◆ **Aim of the task**: The lines to repeat are those below from the one containing "in Bezug auf" down to the one containing "entsprechende Vergütungen zu", both included; reproduce them exactly and nothing else.

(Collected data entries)
▽

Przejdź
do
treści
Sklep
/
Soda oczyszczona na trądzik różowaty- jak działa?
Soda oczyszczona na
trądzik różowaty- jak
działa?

△
▽

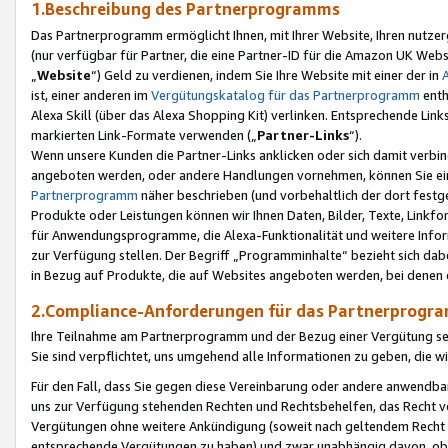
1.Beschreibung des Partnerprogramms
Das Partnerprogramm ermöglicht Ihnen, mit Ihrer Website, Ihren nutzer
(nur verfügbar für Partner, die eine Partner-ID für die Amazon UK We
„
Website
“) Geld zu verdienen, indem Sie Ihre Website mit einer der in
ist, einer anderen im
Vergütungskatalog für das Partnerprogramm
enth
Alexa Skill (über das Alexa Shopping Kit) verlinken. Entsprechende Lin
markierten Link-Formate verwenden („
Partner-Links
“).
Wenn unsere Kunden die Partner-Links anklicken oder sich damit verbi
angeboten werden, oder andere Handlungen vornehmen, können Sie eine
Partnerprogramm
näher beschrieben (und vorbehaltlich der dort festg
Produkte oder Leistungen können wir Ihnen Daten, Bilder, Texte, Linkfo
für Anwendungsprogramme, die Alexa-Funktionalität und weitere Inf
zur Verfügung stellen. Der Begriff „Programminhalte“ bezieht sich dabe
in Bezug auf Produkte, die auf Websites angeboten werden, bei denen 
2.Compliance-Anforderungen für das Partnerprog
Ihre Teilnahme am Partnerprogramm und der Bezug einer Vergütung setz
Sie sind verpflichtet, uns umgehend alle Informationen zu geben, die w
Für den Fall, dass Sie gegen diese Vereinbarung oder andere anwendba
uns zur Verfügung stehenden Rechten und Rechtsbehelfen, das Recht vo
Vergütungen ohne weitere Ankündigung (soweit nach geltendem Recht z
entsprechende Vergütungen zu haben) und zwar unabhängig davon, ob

△

◆ **Output of the exercise**:
in Bezug auf Produkte, die auf Websites angeboten werden, bei denen 
2.Compliance-Anforderungen für das Partnerprog
Ihre Teilnahme am Partnerprogramm und der Bezug einer Vergütung setz
Sie sind verpflichtet, uns umgehend alle Informationen zu geben, die w
Für den Fall, dass Sie gegen diese Vereinbarung oder andere anwendba
uns zur Verfügung stehenden Rechten und Rechtsbehelfen, das Recht vo
Vergütungen ohne weitere Ankündigung (soweit nach geltendem Recht z
entsprechende Vergütungen zu haben) und zwar unabhängig davon, ob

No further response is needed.